What the Stratos Project Is and Why It Has Generated Such Opposition
The Stratos Project is a proposed AI data center campus in Hansel Valley in northern Utah’s Box Elder County, sitting just north of the Great Salt Lake. At full buildout, developers say the campus will occupy approximately 10,000 to 13,000 acres of the 40,000 acres under consideration, with a dedicated on-site power plant to keep the project off the local grid. Investors including O’Leary have put $20 million into the project so far. At full buildout, the total investment will likely exceed $100 billion, with the first gigawatt of data center capacity coming online within two years if construction proceeds on schedule.
Utah’s Military Installation Development Authority, a body the state legislature created to develop land supporting defence-related infrastructure, backs the project.

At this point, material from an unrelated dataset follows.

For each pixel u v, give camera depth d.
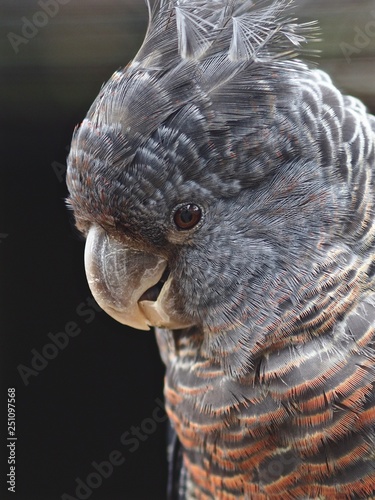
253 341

Proponents argue the campus will deliver $30 million annually in new revenues to Box Elder County in its initial phases, rising to $108 million at full buildout, and that expanding US computing capacity serves a national security priority.
What Protesters Are Actually Objecting To
The objections raised at Saturday’s rally were specific and consistent. Water is the primary concern. Box Elder County sits in one of the most water-stressed regions of an already water-stressed state, and the Great Salt Lake is already at historically low levels. Critics argue the cooling systems required for a data center campus of this scale will consume water that northern Utah cannot spare, and that the environmental review process did not adequately model that consumption.
Chants including “you can’t drink data” and “protect the water, the air, the land” reflected the rally’s core argument that the economic benefits claimed by developers do not justify the environmental risks in a region where water availability is already a generational crisis. Protesters also cited concerns about air quality from the on-site power plant, noise from facility operations, and the speed at which the project moved through the approval process without adequate public input.
O’Leary responded to the protest by claiming in a video posted to X that most protesters were bused in from out of state and that many online critics were paid. Protesters at the Capitol explicitly disputed that characterisation, with multiple speakers identifying themselves as Box Elder County and Utah residents who attended on their own initiative.
What Comes Next
Shannon Barton’s Box Elder Accountability Referendum organisation is pursuing a mechanism to put the project to a popular vote in November. A state bill proposed by Representative Doug Owens would require a study of the environmental impacts of data centers in Utah before further approvals can proceed. House Minority Leader Romero said at the rally that a study alone is insufficient.
The project still faces a lengthy permitting process. Utah state officials have confirmed the Stratos Project remains subject to standard public review processes and that county approval does not bypass state-level environmental review. Developers have said they hope to begin early site preparation work in the autumn.
The Stratos Project has become the most visible flashpoint in the national debate over AI data center development and community opposition. Why AI data centers keep getting denied permits found that the gap between what data center developers promise and what communities experience fuels opposition movements like the one that filled the Utah Capitol steps on Saturday.